EXERCISE TASK: Update the items from the very first line up to and including the line with "scientific name: Erigeron strigosus" by changing every "collectors" to "collected by" and keeping everything else the same. Return only those lines.

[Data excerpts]
..............................

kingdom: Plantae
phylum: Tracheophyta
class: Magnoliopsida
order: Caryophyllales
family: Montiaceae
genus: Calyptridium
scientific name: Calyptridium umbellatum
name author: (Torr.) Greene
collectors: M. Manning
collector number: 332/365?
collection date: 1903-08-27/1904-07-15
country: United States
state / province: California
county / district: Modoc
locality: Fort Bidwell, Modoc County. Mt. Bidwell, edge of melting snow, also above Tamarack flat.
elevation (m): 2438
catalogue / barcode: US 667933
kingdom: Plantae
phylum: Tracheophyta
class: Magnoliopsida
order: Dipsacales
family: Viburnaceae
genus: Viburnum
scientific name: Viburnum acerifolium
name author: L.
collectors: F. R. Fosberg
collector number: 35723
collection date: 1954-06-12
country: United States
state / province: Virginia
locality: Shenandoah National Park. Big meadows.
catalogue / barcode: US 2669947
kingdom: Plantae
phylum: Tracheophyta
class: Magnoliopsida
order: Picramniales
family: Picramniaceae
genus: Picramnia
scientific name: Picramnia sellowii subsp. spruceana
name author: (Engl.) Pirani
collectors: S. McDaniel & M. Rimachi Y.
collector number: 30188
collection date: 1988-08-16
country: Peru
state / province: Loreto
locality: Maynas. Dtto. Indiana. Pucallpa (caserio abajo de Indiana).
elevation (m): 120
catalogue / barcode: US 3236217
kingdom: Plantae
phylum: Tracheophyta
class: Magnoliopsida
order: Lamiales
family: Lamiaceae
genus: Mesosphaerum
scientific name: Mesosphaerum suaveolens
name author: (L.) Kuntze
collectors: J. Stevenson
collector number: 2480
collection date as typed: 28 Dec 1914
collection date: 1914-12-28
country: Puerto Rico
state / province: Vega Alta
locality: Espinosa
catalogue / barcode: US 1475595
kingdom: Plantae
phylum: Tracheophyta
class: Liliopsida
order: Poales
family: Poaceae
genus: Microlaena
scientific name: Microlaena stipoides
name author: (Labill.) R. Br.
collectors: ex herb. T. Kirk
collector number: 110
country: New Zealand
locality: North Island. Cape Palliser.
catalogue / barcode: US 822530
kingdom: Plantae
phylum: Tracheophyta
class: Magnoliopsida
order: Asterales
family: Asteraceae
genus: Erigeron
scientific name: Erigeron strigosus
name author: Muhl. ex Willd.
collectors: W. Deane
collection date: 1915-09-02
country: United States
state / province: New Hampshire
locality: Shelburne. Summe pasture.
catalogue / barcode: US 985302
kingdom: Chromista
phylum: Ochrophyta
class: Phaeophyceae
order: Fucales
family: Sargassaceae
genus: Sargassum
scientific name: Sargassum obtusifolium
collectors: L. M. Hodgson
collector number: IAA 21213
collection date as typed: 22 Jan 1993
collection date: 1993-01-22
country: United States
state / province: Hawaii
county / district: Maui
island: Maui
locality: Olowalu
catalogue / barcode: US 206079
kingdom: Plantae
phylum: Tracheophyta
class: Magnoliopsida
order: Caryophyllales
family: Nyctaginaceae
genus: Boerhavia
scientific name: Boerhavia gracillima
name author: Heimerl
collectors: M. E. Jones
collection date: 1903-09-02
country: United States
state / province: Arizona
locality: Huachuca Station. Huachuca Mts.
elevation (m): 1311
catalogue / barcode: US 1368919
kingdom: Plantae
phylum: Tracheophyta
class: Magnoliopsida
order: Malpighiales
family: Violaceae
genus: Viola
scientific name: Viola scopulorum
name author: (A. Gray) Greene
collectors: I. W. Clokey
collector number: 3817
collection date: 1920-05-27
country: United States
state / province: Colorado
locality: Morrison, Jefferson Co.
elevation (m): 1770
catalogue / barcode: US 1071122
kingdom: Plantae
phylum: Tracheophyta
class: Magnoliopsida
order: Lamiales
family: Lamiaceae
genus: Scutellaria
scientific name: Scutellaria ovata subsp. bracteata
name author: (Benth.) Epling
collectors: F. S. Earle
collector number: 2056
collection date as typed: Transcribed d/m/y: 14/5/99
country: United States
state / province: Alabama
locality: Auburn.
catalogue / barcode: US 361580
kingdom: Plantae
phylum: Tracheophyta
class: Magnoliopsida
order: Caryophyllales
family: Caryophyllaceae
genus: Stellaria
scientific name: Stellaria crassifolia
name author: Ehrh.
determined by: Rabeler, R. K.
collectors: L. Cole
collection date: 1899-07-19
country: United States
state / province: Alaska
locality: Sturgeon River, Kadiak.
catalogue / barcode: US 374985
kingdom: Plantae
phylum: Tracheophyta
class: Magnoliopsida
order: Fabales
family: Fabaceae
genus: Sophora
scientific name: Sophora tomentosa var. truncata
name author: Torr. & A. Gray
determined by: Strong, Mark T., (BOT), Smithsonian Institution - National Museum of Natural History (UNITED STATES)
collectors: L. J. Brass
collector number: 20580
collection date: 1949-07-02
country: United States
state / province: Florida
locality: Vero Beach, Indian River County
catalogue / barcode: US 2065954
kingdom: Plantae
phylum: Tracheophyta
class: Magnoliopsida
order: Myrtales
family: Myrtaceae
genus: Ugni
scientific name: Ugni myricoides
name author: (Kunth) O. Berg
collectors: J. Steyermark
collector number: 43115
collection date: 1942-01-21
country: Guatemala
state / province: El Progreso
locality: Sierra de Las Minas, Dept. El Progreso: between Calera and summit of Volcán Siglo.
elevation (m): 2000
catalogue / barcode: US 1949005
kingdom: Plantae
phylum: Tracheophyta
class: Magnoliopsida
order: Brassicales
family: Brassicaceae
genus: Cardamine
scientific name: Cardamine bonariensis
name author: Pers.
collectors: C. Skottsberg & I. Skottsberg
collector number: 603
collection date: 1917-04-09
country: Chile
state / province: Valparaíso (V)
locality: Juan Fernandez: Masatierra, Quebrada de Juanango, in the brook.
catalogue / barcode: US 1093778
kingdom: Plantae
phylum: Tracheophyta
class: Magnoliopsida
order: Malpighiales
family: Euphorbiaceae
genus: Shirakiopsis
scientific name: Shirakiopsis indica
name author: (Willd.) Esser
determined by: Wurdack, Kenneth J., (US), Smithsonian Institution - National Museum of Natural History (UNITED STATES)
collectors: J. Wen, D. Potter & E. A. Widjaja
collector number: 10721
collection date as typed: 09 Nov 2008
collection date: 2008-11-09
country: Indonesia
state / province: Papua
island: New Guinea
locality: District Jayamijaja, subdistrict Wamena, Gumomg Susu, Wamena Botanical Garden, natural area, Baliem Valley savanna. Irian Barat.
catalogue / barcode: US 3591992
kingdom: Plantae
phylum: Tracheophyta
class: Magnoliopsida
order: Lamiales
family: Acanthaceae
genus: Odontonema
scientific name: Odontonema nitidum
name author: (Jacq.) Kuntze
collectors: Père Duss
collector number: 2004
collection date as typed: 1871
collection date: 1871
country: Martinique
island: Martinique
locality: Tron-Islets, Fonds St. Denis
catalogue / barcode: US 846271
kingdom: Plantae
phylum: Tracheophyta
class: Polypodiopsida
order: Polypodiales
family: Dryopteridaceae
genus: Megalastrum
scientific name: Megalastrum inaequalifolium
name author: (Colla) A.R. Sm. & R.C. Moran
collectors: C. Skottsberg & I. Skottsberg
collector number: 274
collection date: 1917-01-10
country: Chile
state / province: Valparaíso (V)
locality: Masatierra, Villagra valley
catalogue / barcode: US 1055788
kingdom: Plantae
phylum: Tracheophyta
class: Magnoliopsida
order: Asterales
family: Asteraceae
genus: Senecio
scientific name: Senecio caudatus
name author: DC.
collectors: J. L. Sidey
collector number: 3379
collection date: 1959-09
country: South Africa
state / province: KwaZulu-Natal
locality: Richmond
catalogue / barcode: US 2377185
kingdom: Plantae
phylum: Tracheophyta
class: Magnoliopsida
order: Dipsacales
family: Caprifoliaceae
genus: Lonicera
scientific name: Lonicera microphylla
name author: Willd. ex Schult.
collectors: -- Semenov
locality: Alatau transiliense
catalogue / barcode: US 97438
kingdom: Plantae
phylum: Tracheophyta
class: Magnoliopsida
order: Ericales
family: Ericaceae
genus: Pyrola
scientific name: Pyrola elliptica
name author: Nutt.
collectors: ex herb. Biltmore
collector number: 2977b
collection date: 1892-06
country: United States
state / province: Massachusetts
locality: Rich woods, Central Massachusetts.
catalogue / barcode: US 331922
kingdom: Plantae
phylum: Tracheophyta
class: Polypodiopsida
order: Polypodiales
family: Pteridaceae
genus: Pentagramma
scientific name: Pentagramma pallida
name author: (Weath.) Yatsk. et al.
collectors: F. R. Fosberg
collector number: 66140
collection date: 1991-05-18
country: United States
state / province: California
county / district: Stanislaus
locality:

..............................

WRITTEN ANSWER:
kingdom: Plantae
phylum: Tracheophyta
class: Magnoliopsida
order: Caryophyllales
family: Montiaceae
genus: Calyptridium
scientific name: Calyptridium umbellatum
name author: (Torr.) Greene
collected by: M. Manning
collector number: 332/365?
collection date: 1903-08-27/1904-07-15
country: United States
state / province: California
county / district: Modoc
locality: Fort Bidwell, Modoc County. Mt. Bidwell, edge of melting snow, also above Tamarack flat.
elevation (m): 2438
catalogue / barcode: US 667933
kingdom: Plantae
phylum: Tracheophyta
class: Magnoliopsida
order: Dipsacales
family: Viburnaceae
genus: Viburnum
scientific name: Viburnum acerifolium
name author: L.
collected by: F. R. Fosberg
collector number: 35723
collection date: 1954-06-12
country: United States
state / province: Virginia
locality: Shenandoah National Park. Big meadows.
catalogue / barcode: US 2669947
kingdom: Plantae
phylum: Tracheophyta
class: Magnoliopsida
order: Picramniales
family: Picramniaceae
genus: Picramnia
scientific name: Picramnia sellowii subsp. spruceana
name author: (Engl.) Pirani
collected by: S. McDaniel & M. Rimachi Y.
collector number: 30188
collection date: 1988-08-16
country: Peru
state / province: Loreto
locality: Maynas. Dtto. Indiana. Pucallpa (caserio abajo de Indiana).
elevation (m): 120
catalogue / barcode: US 3236217
kingdom: Plantae
phylum: Tracheophyta
class: Magnoliopsida
order: Lamiales
family: Lamiaceae
genus: Mesosphaerum
scientific name: Mesosphaerum suaveolens
name author: (L.) Kuntze
collected by: J. Stevenson
collector number: 2480
collection date as typed: 28 Dec 1914
collection date: 1914-12-28
country: Puerto Rico
state / province: Vega Alta
locality: Espinosa
catalogue / barcode: US 1475595
kingdom: Plantae
phylum: Tracheophyta
class: Liliopsida
order: Poales
family: Poaceae
genus: Microlaena
scientific name: Microlaena stipoides
name author: (Labill.) R. Br.
collected by: ex herb. T. Kirk
collector number: 110
country: New Zealand
locality: North Island. Cape Palliser.
catalogue / barcode: US 822530
kingdom: Plantae
phylum: Tracheophyta
class: Magnoliopsida
order: Asterales
family: Asteraceae
genus: Erigeron
scientific name: Erigeron strigosus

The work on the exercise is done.